From the listing below, extract each entry exactly as written, minus the images.
★ ★ ★ ★ ★
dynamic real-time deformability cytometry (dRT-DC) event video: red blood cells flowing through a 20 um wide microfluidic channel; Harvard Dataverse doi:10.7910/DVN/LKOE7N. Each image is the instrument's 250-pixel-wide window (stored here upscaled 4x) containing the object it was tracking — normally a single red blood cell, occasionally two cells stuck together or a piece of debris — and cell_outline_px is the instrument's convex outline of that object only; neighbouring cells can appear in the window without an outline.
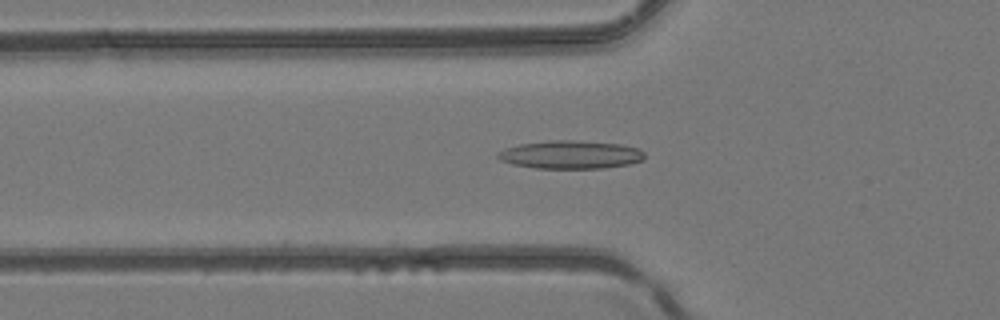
{"species": "common noctule bat (a hibernating species)", "species_latin": "Nyctalus noctula", "temperature_condition": "room temperature", "stored_images_in_passage": 44, "camera_frame_rate_fps": 3000, "um_per_image_px": 0.085, "animal": {"sex": "female", "body_mass_g": 24.6, "forearm_length_mm": 56.2}, "frame": {"image": 1, "passage_image": 17, "time_ms": 5.333, "image_size_px": [1000, 320], "cell_outline_px": [[644, 160], [628, 164], [604, 168], [536, 168], [512, 164], [500, 160], [496, 156], [500, 152], [508, 148], [520, 144], [552, 140], [572, 140], [620, 144], [640, 148], [644, 152]], "centroid_in_image_um": [48.54, 13.15], "position_along_channel_um": 77.3, "area_um2": 23.93}}
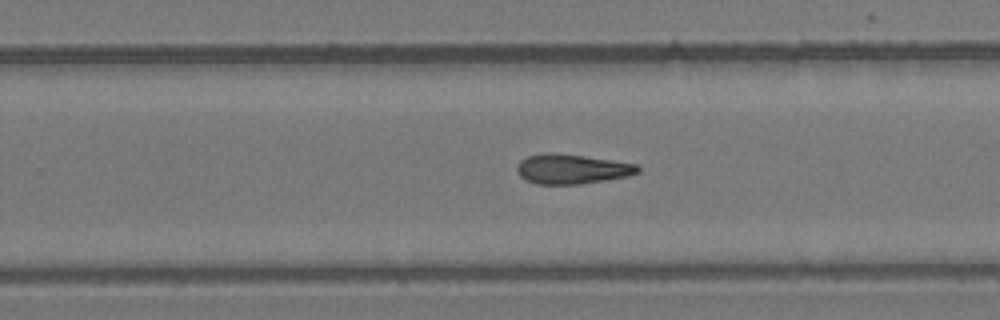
{"frame": {"image": 2, "passage_image": 31, "time_ms": 10.0, "image_size_px": [1000, 320], "cell_outline_px": [[640, 172], [628, 176], [608, 180], [580, 184], [536, 184], [524, 180], [520, 176], [516, 168], [520, 160], [528, 156], [548, 152], [552, 152], [584, 156], [636, 164], [640, 168]], "centroid_in_image_um": [48.59, 14.37], "position_along_channel_um": 281.2, "area_um2": 20.98}}
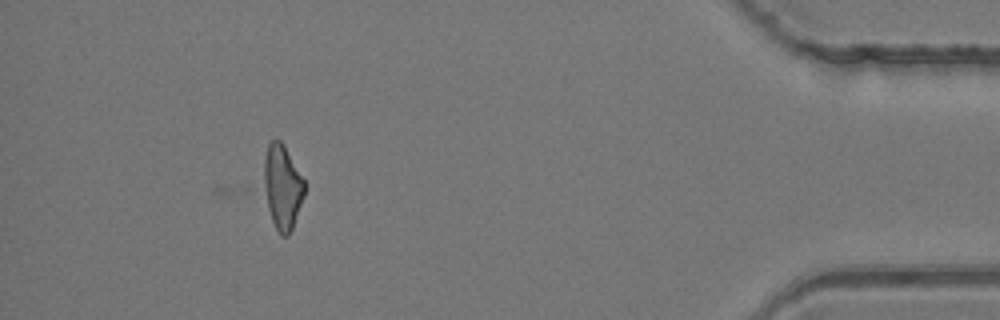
{"frame": {"image": 3, "passage_image": 44, "time_ms": 14.333, "image_size_px": [1000, 320], "cell_outline_px": [[304, 196], [292, 228], [288, 236], [280, 236], [272, 220], [260, 188], [264, 156], [268, 144], [272, 140], [280, 140], [284, 144], [304, 180]], "centroid_in_image_um": [23.93, 15.87], "position_along_channel_um": 411.3, "area_um2": 20.58}}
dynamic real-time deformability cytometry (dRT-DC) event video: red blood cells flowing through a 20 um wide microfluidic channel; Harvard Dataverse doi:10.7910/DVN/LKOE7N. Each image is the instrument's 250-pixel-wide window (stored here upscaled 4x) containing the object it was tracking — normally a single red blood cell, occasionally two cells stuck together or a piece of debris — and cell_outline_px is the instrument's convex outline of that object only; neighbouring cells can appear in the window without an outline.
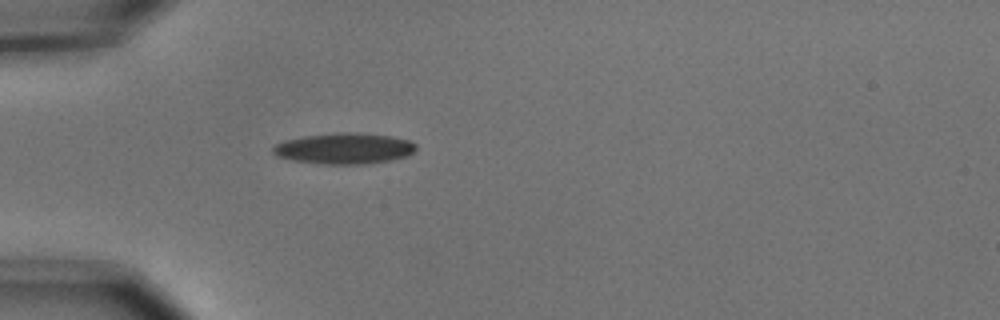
{"species": "common noctule bat (a hibernating species)", "species_latin": "Nyctalus noctula", "temperature_condition": "cold", "stored_images_in_passage": 3, "camera_frame_rate_fps": 3000, "um_per_image_px": 0.085, "animal": {"sex": "male", "body_mass_g": 15.6}, "frame": {"image": 1, "passage_image": 3, "time_ms": 0.667, "image_size_px": [1000, 320], "cell_outline_px": [[416, 152], [408, 156], [392, 160], [364, 164], [324, 164], [292, 160], [276, 156], [272, 152], [272, 148], [276, 144], [288, 140], [304, 136], [344, 132], [392, 136], [408, 140], [416, 144]], "centroid_in_image_um": [29.3, 12.63], "position_along_channel_um": 55.7, "area_um2": 25.66}}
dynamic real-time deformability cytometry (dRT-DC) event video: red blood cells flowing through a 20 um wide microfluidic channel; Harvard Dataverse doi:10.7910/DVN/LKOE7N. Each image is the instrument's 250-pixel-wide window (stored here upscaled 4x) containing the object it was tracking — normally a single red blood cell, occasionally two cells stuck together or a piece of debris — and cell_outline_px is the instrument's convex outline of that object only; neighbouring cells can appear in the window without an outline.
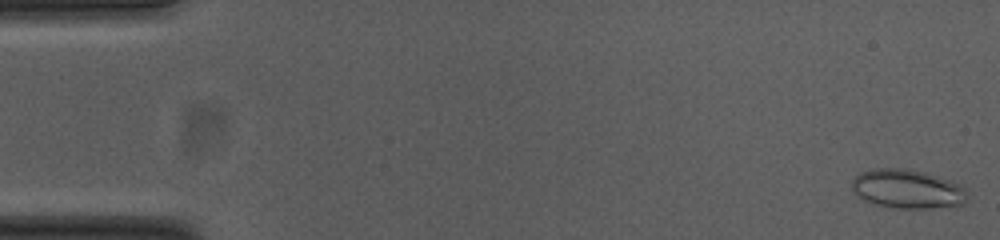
{"species": "common noctule bat (a hibernating species)", "species_latin": "Nyctalus noctula", "temperature_condition": "cold", "stored_images_in_passage": 54, "camera_frame_rate_fps": 3000, "um_per_image_px": 0.085, "animal": {"sex": "female", "body_mass_g": 23.0, "forearm_length_mm": 53.4}, "frame": {"image": 1, "passage_image": 1, "time_ms": 0.0, "image_size_px": [1000, 240], "cell_outline_px": [[968, 196], [960, 204], [932, 208], [896, 208], [876, 204], [864, 200], [852, 188], [852, 180], [860, 172], [876, 168], [904, 168], [924, 172], [960, 184], [964, 188]], "centroid_in_image_um": [77.11, 16.05], "position_along_channel_um": 7.9, "area_um2": 25.84}}
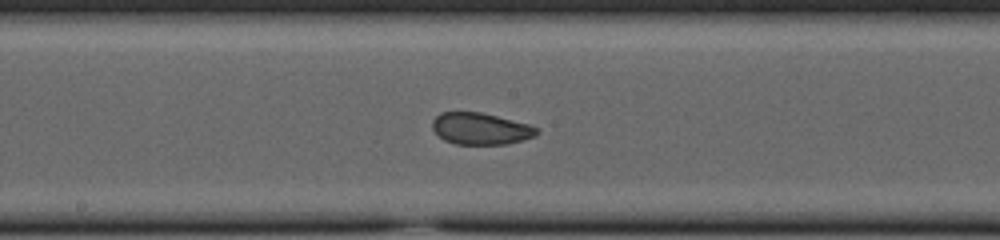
{"frame": {"image": 2, "passage_image": 28, "time_ms": 9.0, "image_size_px": [1000, 240], "cell_outline_px": [[540, 132], [536, 136], [508, 144], [456, 144], [444, 140], [432, 128], [432, 120], [440, 112], [480, 112], [528, 124], [536, 128]], "centroid_in_image_um": [40.84, 10.94], "position_along_channel_um": 207.4, "area_um2": 19.19}}
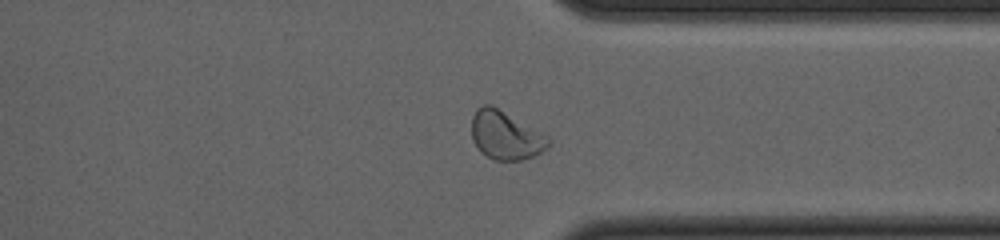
{"frame": {"image": 3, "passage_image": 41, "time_ms": 13.333, "image_size_px": [1000, 240], "cell_outline_px": [[552, 140], [548, 148], [532, 156], [520, 160], [496, 160], [480, 152], [472, 140], [472, 116], [476, 108], [484, 104], [492, 104], [548, 136]], "centroid_in_image_um": [42.96, 11.48], "position_along_channel_um": 368.4, "area_um2": 21.73}, "authors_computed_cell_mechanics": {"area_um2": 21.8773, "velocity_mm_per_s": 3.751, "shape_relaxation_time_tau1_ms": null, "shape_relaxation_time_tau2_ms": 1.1171, "deformation_change_tau1": null, "deformation_change_tau2": 0.0576}}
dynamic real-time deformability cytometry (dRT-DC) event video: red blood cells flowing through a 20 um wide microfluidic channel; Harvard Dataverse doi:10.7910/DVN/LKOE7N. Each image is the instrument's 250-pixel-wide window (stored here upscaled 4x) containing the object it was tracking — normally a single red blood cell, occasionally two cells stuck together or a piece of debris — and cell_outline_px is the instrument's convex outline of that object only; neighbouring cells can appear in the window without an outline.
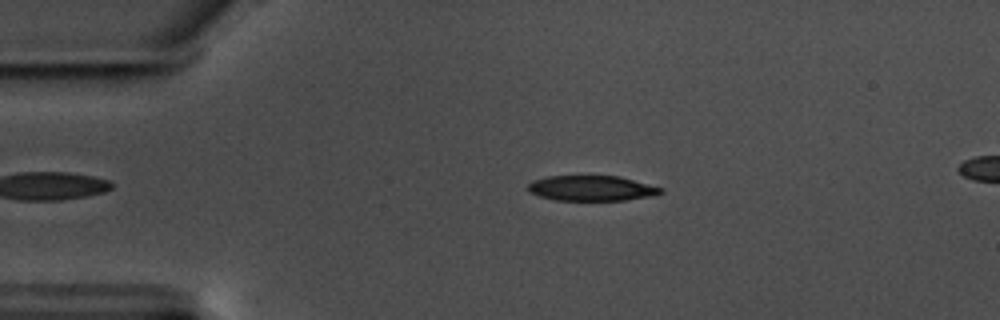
★ ★ ★ ★ ★
▸ **Correct output**:
dynamic real-time deformability cytometry (dRT-DC) event video: red blood cells flowing through a 20 um wide microfluidic channel; Harvard Dataverse doi:10.7910/DVN/LKOE7N. Each image is the instrument's 250-pixel-wide window (stored here upscaled 4x) containing the object it was tracking — normally a single red blood cell, occasionally two cells stuck together or a piece of debris — and cell_outline_px is the instrument's convex outline of that object only; neighbouring cells can appear in the window without an outline.
{"species": "common noctule bat (a hibernating species)", "species_latin": "Nyctalus noctula", "temperature_condition": "room temperature", "stored_images_in_passage": 44, "camera_frame_rate_fps": 3000, "um_per_image_px": 0.085, "animal": {"sex": "female", "body_mass_g": 24.6, "forearm_length_mm": 56.2}, "frame": {"image": 1, "passage_image": 17, "time_ms": 5.333, "image_size_px": [1000, 320], "cell_outline_px": [[644, 160], [628, 164], [604, 168], [536, 168], [512, 164], [500, 160], [496, 156], [500, 152], [508, 148], [520, 144], [552, 140], [572, 140], [620, 144], [640, 148], [644, 152]], "centroid_in_image_um": [48.54, 13.15], "position_along_channel_um": 77.3, "area_um2": 23.93}}
{"frame": {"image": 2, "passage_image": 31, "time_ms": 10.0, "image_size_px": [1000, 320], "cell_outline_px": [[640, 172], [628, 176], [608, 180], [580, 184], [536, 184], [524, 180], [520, 176], [516, 168], [520, 160], [528, 156], [548, 152], [552, 152], [584, 156], [636, 164], [640, 168]], "centroid_in_image_um": [48.59, 14.37], "position_along_channel_um": 281.2, "area_um2": 20.98}}
{"frame": {"image": 3, "passage_image": 44, "time_ms": 14.333, "image_size_px": [1000, 320], "cell_outline_px": [[304, 196], [292, 228], [288, 236], [280, 236], [272, 220], [260, 188], [264, 156], [268, 144], [272, 140], [280, 140], [284, 144], [304, 180]], "centroid_in_image_um": [23.93, 15.87], "position_along_channel_um": 411.3, "area_um2": 20.58}}
dynamic real-time deformability cytometry (dRT-DC) event video: red blood cells flowing through a 20 um wide microfluidic channel; Harvard Dataverse doi:10.7910/DVN/LKOE7N. Each image is the instrument's 250-pixel-wide window (stored here upscaled 4x) containing the object it was tracking — normally a single red blood cell, occasionally two cells stuck together or a piece of debris — and cell_outline_px is the instrument's convex outline of that object only; neighbouring cells can appear in the window without an outline.
{"species": "common noctule bat (a hibernating species)", "species_latin": "Nyctalus noctula", "temperature_condition": "cold", "stored_images_in_passage": 3, "camera_frame_rate_fps": 3000, "um_per_image_px": 0.085, "animal": {"sex": "male", "body_mass_g": 15.6}, "frame": {"image": 1, "passage_image": 3, "time_ms": 0.667, "image_size_px": [1000, 320], "cell_outline_px": [[416, 152], [408, 156], [392, 160], [364, 164], [324, 164], [292, 160], [276, 156], [272, 152], [272, 148], [276, 144], [288, 140], [304, 136], [344, 132], [392, 136], [408, 140], [416, 144]], "centroid_in_image_um": [29.3, 12.63], "position_along_channel_um": 55.7, "area_um2": 25.66}}
dynamic real-time deformability cytometry (dRT-DC) event video: red blood cells flowing through a 20 um wide microfluidic channel; Harvard Dataverse doi:10.7910/DVN/LKOE7N. Each image is the instrument's 250-pixel-wide window (stored here upscaled 4x) containing the object it was tracking — normally a single red blood cell, occasionally two cells stuck together or a piece of debris — and cell_outline_px is the instrument's convex outline of that object only; neighbouring cells can appear in the window without an outline.
{"species": "common noctule bat (a hibernating species)", "species_latin": "Nyctalus noctula", "temperature_condition": "cold", "stored_images_in_passage": 54, "camera_frame_rate_fps": 3000, "um_per_image_px": 0.085, "animal": {"sex": "female", "body_mass_g": 23.0, "forearm_length_mm": 53.4}, "frame": {"image": 1, "passage_image": 1, "time_ms": 0.0, "image_size_px": [1000, 240], "cell_outline_px": [[968, 196], [960, 204], [932, 208], [896, 208], [876, 204], [864, 200], [852, 188], [852, 180], [860, 172], [876, 168], [904, 168], [924, 172], [960, 184], [964, 188]], "centroid_in_image_um": [77.11, 16.05], "position_along_channel_um": 7.9, "area_um2": 25.84}}
{"frame": {"image": 2, "passage_image": 28, "time_ms": 9.0, "image_size_px": [1000, 240], "cell_outline_px": [[540, 132], [536, 136], [508, 144], [456, 144], [444, 140], [432, 128], [432, 120], [440, 112], [480, 112], [528, 124], [536, 128]], "centroid_in_image_um": [40.84, 10.94], "position_along_channel_um": 207.4, "area_um2": 19.19}}
{"frame": {"image": 3, "passage_image": 41, "time_ms": 13.333, "image_size_px": [1000, 240], "cell_outline_px": [[552, 140], [548, 148], [532, 156], [520, 160], [496, 160], [480, 152], [472, 140], [472, 116], [476, 108], [484, 104], [492, 104], [548, 136]], "centroid_in_image_um": [42.96, 11.48], "position_along_channel_um": 368.4, "area_um2": 21.73}, "authors_computed_cell_mechanics": {"area_um2": 21.8773, "velocity_mm_per_s": 3.751, "shape_relaxation_time_tau1_ms": null, "shape_relaxation_time_tau2_ms": 1.1171, "deformation_change_tau1": null, "deformation_change_tau2": 0.0576}}
dynamic real-time deformability cytometry (dRT-DC) event video: red blood cells flowing through a 20 um wide microfluidic channel; Harvard Dataverse doi:10.7910/DVN/LKOE7N. Each image is the instrument's 250-pixel-wide window (stored here upscaled 4x) containing the object it was tracking — normally a single red blood cell, occasionally two cells stuck together or a piece of debris — and cell_outline_px is the instrument's convex outline of that object only; neighbouring cells can appear in the window without an outline.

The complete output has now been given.